### JOB ITEM
Identify each line in the records below that contains the word "propres", and copy it.

### PROVIDED MATERIAL
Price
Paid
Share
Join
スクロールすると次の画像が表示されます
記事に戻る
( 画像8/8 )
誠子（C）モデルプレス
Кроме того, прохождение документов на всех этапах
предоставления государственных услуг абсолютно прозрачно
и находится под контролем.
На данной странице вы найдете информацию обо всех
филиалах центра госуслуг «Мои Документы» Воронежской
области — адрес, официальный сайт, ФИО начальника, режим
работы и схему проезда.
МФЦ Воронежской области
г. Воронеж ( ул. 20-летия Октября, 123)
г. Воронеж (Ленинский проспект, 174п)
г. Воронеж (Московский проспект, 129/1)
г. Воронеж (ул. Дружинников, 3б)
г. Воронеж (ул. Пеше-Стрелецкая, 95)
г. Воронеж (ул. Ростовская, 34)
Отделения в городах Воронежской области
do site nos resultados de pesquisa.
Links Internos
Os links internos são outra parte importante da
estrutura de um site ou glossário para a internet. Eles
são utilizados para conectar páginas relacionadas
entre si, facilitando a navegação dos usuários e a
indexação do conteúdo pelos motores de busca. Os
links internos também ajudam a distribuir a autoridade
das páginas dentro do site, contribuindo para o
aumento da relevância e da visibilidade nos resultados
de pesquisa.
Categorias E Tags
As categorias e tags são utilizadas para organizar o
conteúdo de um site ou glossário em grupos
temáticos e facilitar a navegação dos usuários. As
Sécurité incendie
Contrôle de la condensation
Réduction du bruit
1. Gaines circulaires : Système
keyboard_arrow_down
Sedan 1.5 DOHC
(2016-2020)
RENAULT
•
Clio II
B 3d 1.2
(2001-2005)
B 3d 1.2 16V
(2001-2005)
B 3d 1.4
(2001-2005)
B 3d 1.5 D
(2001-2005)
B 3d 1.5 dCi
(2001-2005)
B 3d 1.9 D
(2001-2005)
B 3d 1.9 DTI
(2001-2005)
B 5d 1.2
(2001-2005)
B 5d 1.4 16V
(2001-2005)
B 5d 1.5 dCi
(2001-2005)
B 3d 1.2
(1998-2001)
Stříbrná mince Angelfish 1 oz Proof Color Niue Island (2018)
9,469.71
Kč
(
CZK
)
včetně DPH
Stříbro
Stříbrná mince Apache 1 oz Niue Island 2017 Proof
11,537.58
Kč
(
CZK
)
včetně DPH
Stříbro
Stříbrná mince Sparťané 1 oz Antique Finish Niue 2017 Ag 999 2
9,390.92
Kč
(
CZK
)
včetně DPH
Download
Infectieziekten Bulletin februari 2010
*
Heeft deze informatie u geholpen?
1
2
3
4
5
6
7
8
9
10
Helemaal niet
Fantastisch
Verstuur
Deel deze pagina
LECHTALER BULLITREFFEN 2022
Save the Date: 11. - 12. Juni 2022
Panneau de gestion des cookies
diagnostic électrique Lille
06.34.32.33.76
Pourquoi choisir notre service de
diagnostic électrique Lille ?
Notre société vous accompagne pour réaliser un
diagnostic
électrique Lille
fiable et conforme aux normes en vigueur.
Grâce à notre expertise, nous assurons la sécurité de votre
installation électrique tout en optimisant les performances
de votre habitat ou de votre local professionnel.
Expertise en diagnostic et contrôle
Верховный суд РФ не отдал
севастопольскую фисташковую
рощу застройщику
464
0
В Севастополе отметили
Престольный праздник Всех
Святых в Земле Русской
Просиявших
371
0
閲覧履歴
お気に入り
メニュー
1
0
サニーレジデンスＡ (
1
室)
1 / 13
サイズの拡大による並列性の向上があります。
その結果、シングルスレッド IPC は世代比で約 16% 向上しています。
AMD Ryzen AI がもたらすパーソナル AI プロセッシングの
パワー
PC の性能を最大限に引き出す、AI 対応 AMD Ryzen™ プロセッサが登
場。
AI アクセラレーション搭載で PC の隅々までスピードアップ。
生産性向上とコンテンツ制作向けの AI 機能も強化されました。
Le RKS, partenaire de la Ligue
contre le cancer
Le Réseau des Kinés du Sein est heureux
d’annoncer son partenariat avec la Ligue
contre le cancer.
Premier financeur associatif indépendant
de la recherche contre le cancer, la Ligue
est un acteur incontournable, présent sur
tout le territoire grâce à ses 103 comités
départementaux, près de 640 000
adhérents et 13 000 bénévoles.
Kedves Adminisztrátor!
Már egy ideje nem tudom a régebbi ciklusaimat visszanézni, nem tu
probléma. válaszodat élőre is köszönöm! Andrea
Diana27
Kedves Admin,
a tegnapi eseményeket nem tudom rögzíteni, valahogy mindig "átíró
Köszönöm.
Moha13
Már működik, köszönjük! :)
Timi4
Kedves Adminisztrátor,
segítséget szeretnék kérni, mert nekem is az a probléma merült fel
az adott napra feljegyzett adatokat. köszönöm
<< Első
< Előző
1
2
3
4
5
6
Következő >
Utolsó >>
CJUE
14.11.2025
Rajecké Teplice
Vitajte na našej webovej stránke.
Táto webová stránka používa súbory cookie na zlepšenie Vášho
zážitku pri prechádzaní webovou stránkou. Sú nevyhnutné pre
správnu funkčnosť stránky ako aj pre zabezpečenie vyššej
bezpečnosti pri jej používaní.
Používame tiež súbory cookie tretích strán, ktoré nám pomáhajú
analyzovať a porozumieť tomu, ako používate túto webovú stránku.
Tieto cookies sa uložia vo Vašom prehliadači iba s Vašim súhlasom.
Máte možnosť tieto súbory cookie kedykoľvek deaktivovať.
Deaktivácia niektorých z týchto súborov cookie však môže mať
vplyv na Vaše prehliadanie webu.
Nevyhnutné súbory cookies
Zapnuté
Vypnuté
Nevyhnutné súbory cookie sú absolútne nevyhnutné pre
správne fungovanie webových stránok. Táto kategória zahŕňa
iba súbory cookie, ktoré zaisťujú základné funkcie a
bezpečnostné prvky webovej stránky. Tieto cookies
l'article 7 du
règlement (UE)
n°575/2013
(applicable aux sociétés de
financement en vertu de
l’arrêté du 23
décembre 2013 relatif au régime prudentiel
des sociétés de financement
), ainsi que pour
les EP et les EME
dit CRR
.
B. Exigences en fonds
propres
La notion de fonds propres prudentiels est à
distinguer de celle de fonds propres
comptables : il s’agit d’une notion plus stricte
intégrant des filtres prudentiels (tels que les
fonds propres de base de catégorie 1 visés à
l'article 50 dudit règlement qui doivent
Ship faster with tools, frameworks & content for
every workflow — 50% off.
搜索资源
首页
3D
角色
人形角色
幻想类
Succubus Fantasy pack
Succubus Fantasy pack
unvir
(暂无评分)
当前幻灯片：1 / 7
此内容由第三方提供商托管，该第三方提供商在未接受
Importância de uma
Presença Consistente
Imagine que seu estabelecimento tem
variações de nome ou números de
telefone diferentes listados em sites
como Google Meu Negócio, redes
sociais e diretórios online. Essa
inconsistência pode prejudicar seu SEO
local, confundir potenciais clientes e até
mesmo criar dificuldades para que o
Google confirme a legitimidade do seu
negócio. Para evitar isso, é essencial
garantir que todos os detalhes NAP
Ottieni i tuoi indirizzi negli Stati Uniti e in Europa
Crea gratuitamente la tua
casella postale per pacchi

### ANSWER SECTION
propres
La notion de fonds propres prudentiels est à
distinguer de celle de fonds propres
fonds propres de base de catégorie 1 visés à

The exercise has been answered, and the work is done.